### EXTRAIT FOURNI
====================

À Truong Son, des tissus qui poussent dans les arbres
Les Hà Lang sont une ethnie minoritaire de la
cordillère de Truong Son, que l’on trouve surtout dans le village de Dak
On, commune de Dak Long, district de Dak Glei, province de Kon Tum
(hauts plateaux du Centre). Autrefois, cette ethnie vivait en forêt,
loin du monde civilisé. Ces conditions l’ont obligé à tirer de son
environnement tous les produits nécessaires à la vie quotidienne,
vêtements compris.
« Pendant des centaines d’années, les Hà
Lang ont tressé l’écorce pour se faire des vêtements. Ces habits solides
nous ont aidé à nous protéger de la pluie, du vent et aussi des coups
lors des combats contre les ennemis» , explique A Xen, patriarche du
village de Dak On.
Ce groupe ethnique ne porte plus ces habits
mais les conserve comme des biens précieux. Actuellement, 12 pièces sont
préservées au sein de la communauté qui les considère comme un trésor,
un héritage ancestral. Chose surprenante, plusieurs d’entre elles ont
été fabriquées il y a des siècles mais demeurent néanmoins en excellent
état.

====================

### EXTRAIT DES DONNÉES
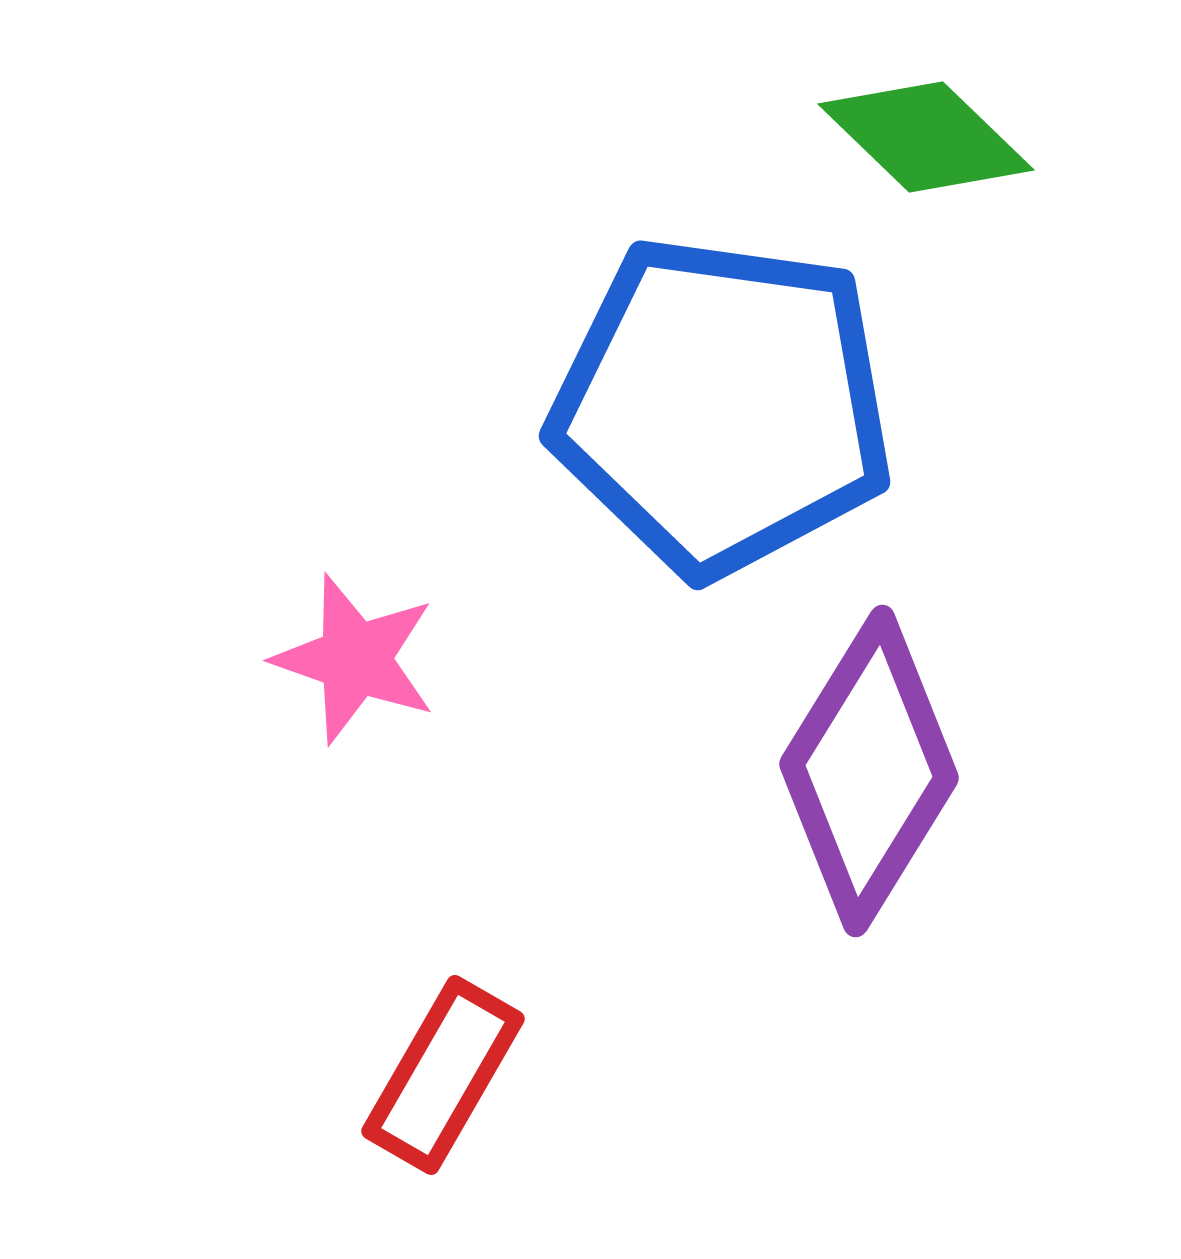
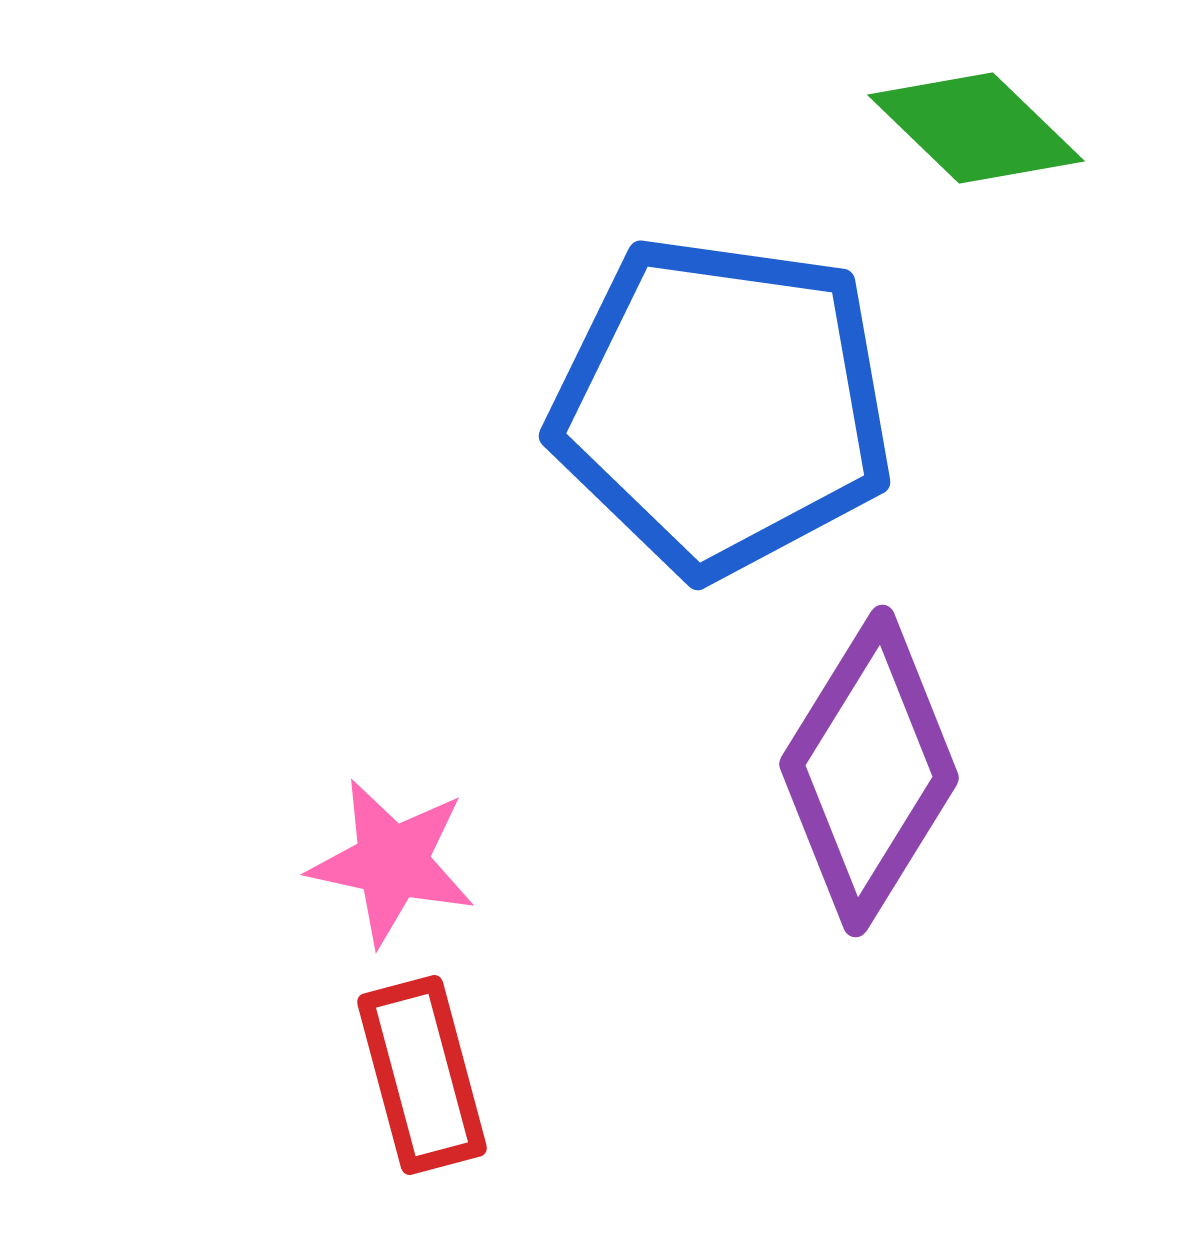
green diamond: moved 50 px right, 9 px up
pink star: moved 37 px right, 203 px down; rotated 7 degrees counterclockwise
red rectangle: moved 21 px left; rotated 45 degrees counterclockwise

====================

### OBJECTIF 1
D'après le texte sur les Hà Lang, combien de pièces sont encore gardées par la communauté ?
### OBJECTIF 2
Écris la suite du texte sur les Hà Lang, juste après sa dernière phrase.
Pas besoin de la liste ici.

### RÉPONSE 1
Douze pièces.

### RÉPONSE 2
Trois à cinq mois de tissage
Le patriarche A
Xen donne des explications détaillées sur les techniques de
fabrication. L’écorce provient d’un vieux jaquier sauvage (que les Hà
Lang appellent Ko Pong ). Les hommes vont loin en forêt pour chercher
un arbre ne donnant pas de fruit, ayant un tronc d’un diamètre de 20-30
cm. L’arbre est coupé en morceaux longs de 1 à 2 m puis écorcé. L’écorce
est laissée macérée deux mois dans l’eau. Ensuite, elle est battue,
séchée à l’ombre puis séparée en fibres. Les Hà Lang utilisent ensuite
le La Plâh , une sorte de liane sauvage, pour produire le fil. Si la
recherche du bois et le traitement des matières premières sont l’affaire
des hommes, le dernier maillon, c’est-à-dire tressage et tissage, est
dévolu aux femmes. Ces bonnes tisserandes, équipée d’une aiguille de
bois, donneront la forme à l’habit. Le travail peut durer trois à cinq
mois, et chaque pièce peut peser 2 kg.
Vêtements de fête
Parlant de cet héritage ancestral, A Xen ne cache pas sa fierté. «
Maintenant, les Hà Lang ne portent plus ces habits comme vêtements dans
le quotidien. Ils les sortent uniquement aux grandes occasions comme la
fête de la bonne moisson, la cérémonie de culte des buffles, des
représentations artistiques de gongs ou des cérémonies d’inauguration de
la maison commune », dit-il, les mains ouvrant légèrement le sac
contenant ces 12 vêtements «sacrés».
Les Hà Lang ne peuvent plus
en fabriquer de nouveaux, en raison de la difficulté pour se procurer
les matières premières. Prenant un vieux vêtement dans ses mains, A Xen
confie tristement : « Notre village compte une centaine de familles avec
515 personnes, mais personne ne peut tisser ce vêtement. Il y a un an,
le vieillard Y Dia a été en forêt pour chercher les arbres Ko Pong et La
Plâh mais après trois mois, il est revenu dépité. Il n’en avait trouvé
aucun ! »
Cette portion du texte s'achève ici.